Thalassemia at a glance

What is Thalassemia

Thalassemia is an inherited disorder of haemoglobin (Hb) synthesis. The clinical severity varies widely, ranging from asymptomatic forms to severe or even fatal entities.

For every characteristic, there is one gene which is inherited from the father and the other gene which is inherited from the mother. One of these pairs of genes determine the production of haemoglobin, which carries oxygen and gives blood the red colour. The haemoglobin is made up of two alpha globin chains and two beta globin chains with a haem particle in the middle.


  • BETA THALASSEMIA MINOR: If one of the genes responsible for the production of beta globin is defective it produces beta-thalassemia trait, also called beta-thalassemia minor. As this is asymptomatic it remains unrecognized in a family for a number of generations. Individuals with the Beta Thalassemia trait are normal healthy people, leading a normal active life.
  • BETA THALASSEMIA MAJOR: When a beta thalassemia trait (in whom only one gene is defective) marries another beta thalassemia trait then a child can be born with two defective genes for the production of beta globin chains.
  • BETA THALASSEMIA INTERMEDIA is a condition intermediate between the major and minor forms. Affected individuals can often manage a normal life but may need occasional transfusions e.g. at times of illness or pregnancy, depending on the severity of their anemia in combination with other Hemoglobinopathie.

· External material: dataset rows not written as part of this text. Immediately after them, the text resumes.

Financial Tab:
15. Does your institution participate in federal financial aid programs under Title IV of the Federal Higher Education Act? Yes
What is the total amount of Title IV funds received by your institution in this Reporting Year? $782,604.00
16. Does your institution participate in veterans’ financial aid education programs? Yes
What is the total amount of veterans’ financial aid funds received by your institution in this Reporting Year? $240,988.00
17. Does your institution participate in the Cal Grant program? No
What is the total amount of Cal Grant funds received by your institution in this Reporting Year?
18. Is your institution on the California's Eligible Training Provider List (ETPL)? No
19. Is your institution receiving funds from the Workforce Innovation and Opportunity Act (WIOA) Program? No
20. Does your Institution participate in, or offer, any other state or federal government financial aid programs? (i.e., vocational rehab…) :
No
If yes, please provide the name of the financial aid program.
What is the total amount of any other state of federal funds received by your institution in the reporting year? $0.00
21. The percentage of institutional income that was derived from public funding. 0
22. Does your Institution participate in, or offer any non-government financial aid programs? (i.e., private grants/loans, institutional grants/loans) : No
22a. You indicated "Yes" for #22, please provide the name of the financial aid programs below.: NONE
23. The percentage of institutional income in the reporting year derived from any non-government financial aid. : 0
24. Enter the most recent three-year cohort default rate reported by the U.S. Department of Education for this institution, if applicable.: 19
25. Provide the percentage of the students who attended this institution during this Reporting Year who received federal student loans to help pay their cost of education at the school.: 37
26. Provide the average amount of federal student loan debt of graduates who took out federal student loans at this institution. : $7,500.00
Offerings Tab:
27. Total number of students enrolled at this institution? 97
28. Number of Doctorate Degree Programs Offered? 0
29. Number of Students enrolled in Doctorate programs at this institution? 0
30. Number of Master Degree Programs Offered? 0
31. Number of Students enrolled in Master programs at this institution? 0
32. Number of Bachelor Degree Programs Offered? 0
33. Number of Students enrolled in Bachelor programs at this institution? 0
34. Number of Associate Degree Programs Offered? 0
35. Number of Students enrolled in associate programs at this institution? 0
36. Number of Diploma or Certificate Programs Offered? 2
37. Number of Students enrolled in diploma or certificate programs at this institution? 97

Thalassemia can co-exist with other Hemoglobinopathies. The most common of these are:

  • Hemoglobin E/thalassemia: Common in Cambodia, Thailand, and parts of India; clinically similar to β thalassemia major or thalassemia intermedia.
  • Hemoglobin S/thalassemia: Common in African and Mediterranean populations; clinically similar to sickle cell anemia, with the additional feature of splenomegaly
  • Hemoglobin C/thalassemia: Common in Mediterranean and African populations, hemoglobin C/βo thalassemia causes a moderately severe hemolytic anemia with splenomegaly; hemoglobin C/β+ Thalassemia produces a milder disease.